> [DATASET RECORDS]:
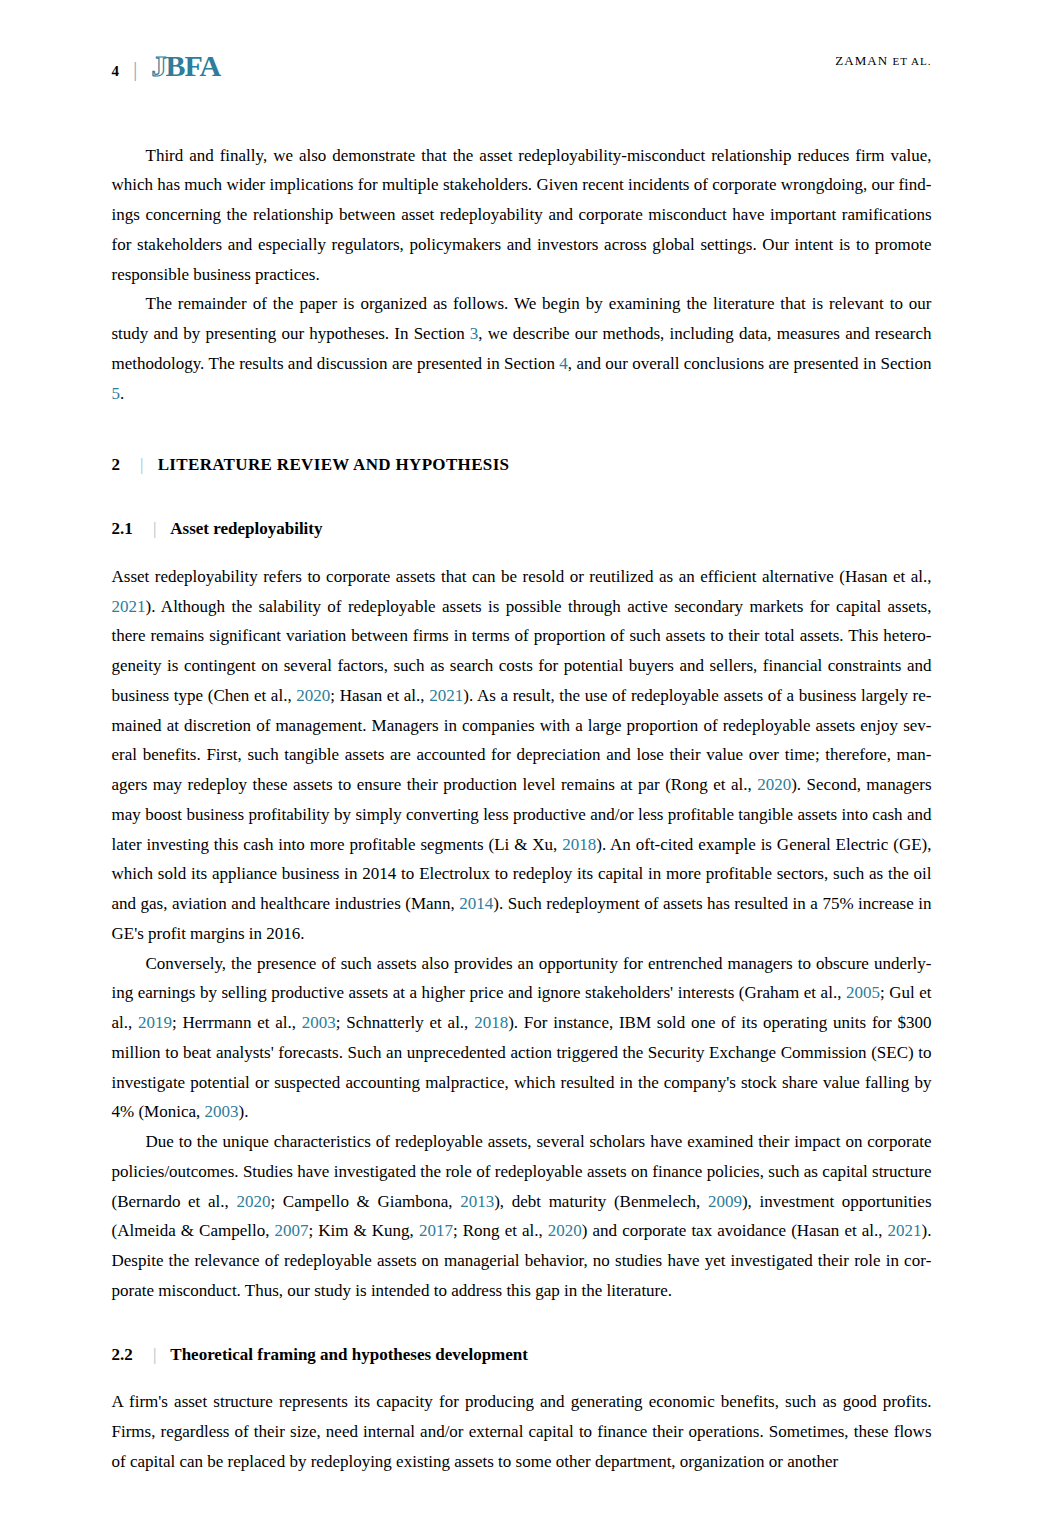4 | JBFA
Zaman et al.
Third and finally, we also demonstrate that the asset redeployability-misconduct relationship reduces firm value, which has much wider implications for multiple stakeholders. Given recent incidents of corporate wrongdoing, our findings concerning the relationship between asset redeployability and corporate misconduct have important ramifications for stakeholders and especially regulators, policymakers and investors across global settings. Our intent is to promote responsible business practices.
The remainder of the paper is organized as follows. We begin by examining the literature that is relevant to our study and by presenting our hypotheses. In Section 3, we describe our methods, including data, measures and research methodology. The results and discussion are presented in Section 4, and our overall conclusions are presented in Section 5.
2|Literature review and hypothesis
2.1|Asset redeployability
Asset redeployability refers to corporate assets that can be resold or reutilized as an efficient alternative (Hasan et al., 2021). Although the salability of redeployable assets is possible through active secondary markets for capital assets, there remains significant variation between firms in terms of proportion of such assets to their total assets. This heterogeneity is contingent on several factors, such as search costs for potential buyers and sellers, financial constraints and business type (Chen et al., 2020; Hasan et al., 2021). As a result, the use of redeployable assets of a business largely remained at discretion of management. Managers in companies with a large proportion of redeployable assets enjoy several benefits. First, such tangible assets are accounted for depreciation and lose their value over time; therefore, managers may redeploy these assets to ensure their production level remains at par (Rong et al., 2020). Second, managers may boost business profitability by simply converting less productive and/or less profitable tangible assets into cash and later investing this cash into more profitable segments (Li & Xu, 2018). An oft-cited example is General Electric (GE), which sold its appliance business in 2014 to Electrolux to redeploy its capital in more profitable sectors, such as the oil and gas, aviation and healthcare industries (Mann, 2014). Such redeployment of assets has resulted in a 75% increase in GE's profit margins in 2016.
Conversely, the presence of such assets also provides an opportunity for entrenched managers to obscure underlying earnings by selling productive assets at a higher price and ignore stakeholders' interests (Graham et al., 2005; Gul et al., 2019; Herrmann et al., 2003; Schnatterly et al., 2018). For instance, IBM sold one of its operating units for $300 million to beat analysts' forecasts. Such an unprecedented action triggered the Security Exchange Commission (SEC) to investigate potential or suspected accounting malpractice, which resulted in the company's stock share value falling by 4% (Monica, 2003).
Due to the unique characteristics of redeployable assets, several scholars have examined their impact on corporate policies/outcomes. Studies have investigated the role of redeployable assets on finance policies, such as capital structure (Bernardo et al., 2020; Campello & Giambona, 2013), debt maturity (Benmelech, 2009), investment opportunities (Almeida & Campello, 2007; Kim & Kung, 2017; Rong et al., 2020) and corporate tax avoidance (Hasan et al., 2021). Despite the relevance of redeployable assets on managerial behavior, no studies have yet investigated their role in corporate misconduct. Thus, our study is intended to address this gap in the literature.
2.2|Theoretical framing and hypotheses development
A firm's asset structure represents its capacity for producing and generating economic benefits, such as good profits. Firms, regardless of their size, need internal and/or external capital to finance their operations. Sometimes, these flows of capital can be replaced by redeploying existing assets to some other department, organization or another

> [WHAT THE EXERCISE ASKS]:
Repeat the records above word for word, apart from the pictures.

> [ANSWER FOR THIS EXERCISE]:
4 | JBFA
Zaman et al.
Third and finally, we also demonstrate that the asset redeployability-misconduct relationship reduces firm value, which has much wider implications for multiple stakeholders. Given recent incidents of corporate wrongdoing, our findings concerning the relationship between asset redeployability and corporate misconduct have important ramifications for stakeholders and especially regulators, policymakers and investors across global settings. Our intent is to promote responsible business practices.
The remainder of the paper is organized as follows. We begin by examining the literature that is relevant to our study and by presenting our hypotheses. In Section 3, we describe our methods, including data, measures and research methodology. The results and discussion are presented in Section 4, and our overall conclusions are presented in Section 5.
2|Literature review and hypothesis
2.1|Asset redeployability
Asset redeployability refers to corporate assets that can be resold or reutilized as an efficient alternative (Hasan et al., 2021). Although the salability of redeployable assets is possible through active secondary markets for capital assets, there remains significant variation between firms in terms of proportion of such assets to their total assets. This heterogeneity is contingent on several factors, such as search costs for potential buyers and sellers, financial constraints and business type (Chen et al., 2020; Hasan et al., 2021). As a result, the use of redeployable assets of a business largely remained at discretion of management. Managers in companies with a large proportion of redeployable assets enjoy several benefits. First, such tangible assets are accounted for depreciation and lose their value over time; therefore, managers may redeploy these assets to ensure their production level remains at par (Rong et al., 2020). Second, managers may boost business profitability by simply converting less productive and/or less profitable tangible assets into cash and later investing this cash into more profitable segments (Li & Xu, 2018). An oft-cited example is General Electric (GE), which sold its appliance business in 2014 to Electrolux to redeploy its capital in more profitable sectors, such as the oil and gas, aviation and healthcare industries (Mann, 2014). Such redeployment of assets has resulted in a 75% increase in GE's profit margins in 2016.
Conversely, the presence of such assets also provides an opportunity for entrenched managers to obscure underlying earnings by selling productive assets at a higher price and ignore stakeholders' interests (Graham et al., 2005; Gul et al., 2019; Herrmann et al., 2003; Schnatterly et al., 2018). For instance, IBM sold one of its operating units for $300 million to beat analysts' forecasts. Such an unprecedented action triggered the Security Exchange Commission (SEC) to investigate potential or suspected accounting malpractice, which resulted in the company's stock share value falling by 4% (Monica, 2003).
Due to the unique characteristics of redeployable assets, several scholars have examined their impact on corporate policies/outcomes. Studies have investigated the role of redeployable assets on finance policies, such as capital structure (Bernardo et al., 2020; Campello & Giambona, 2013), debt maturity (Benmelech, 2009), investment opportunities (Almeida & Campello, 2007; Kim & Kung, 2017; Rong et al., 2020) and corporate tax avoidance (Hasan et al., 2021). Despite the relevance of redeployable assets on managerial behavior, no studies have yet investigated their role in corporate misconduct. Thus, our study is intended to address this gap in the literature.
2.2|Theoretical framing and hypotheses development
A firm's asset structure represents its capacity for producing and generating economic benefits, such as good profits. Firms, regardless of their size, need internal and/or external capital to finance their operations. Sometimes, these flows of capital can be replaced by redeploying existing assets to some other department, organization or another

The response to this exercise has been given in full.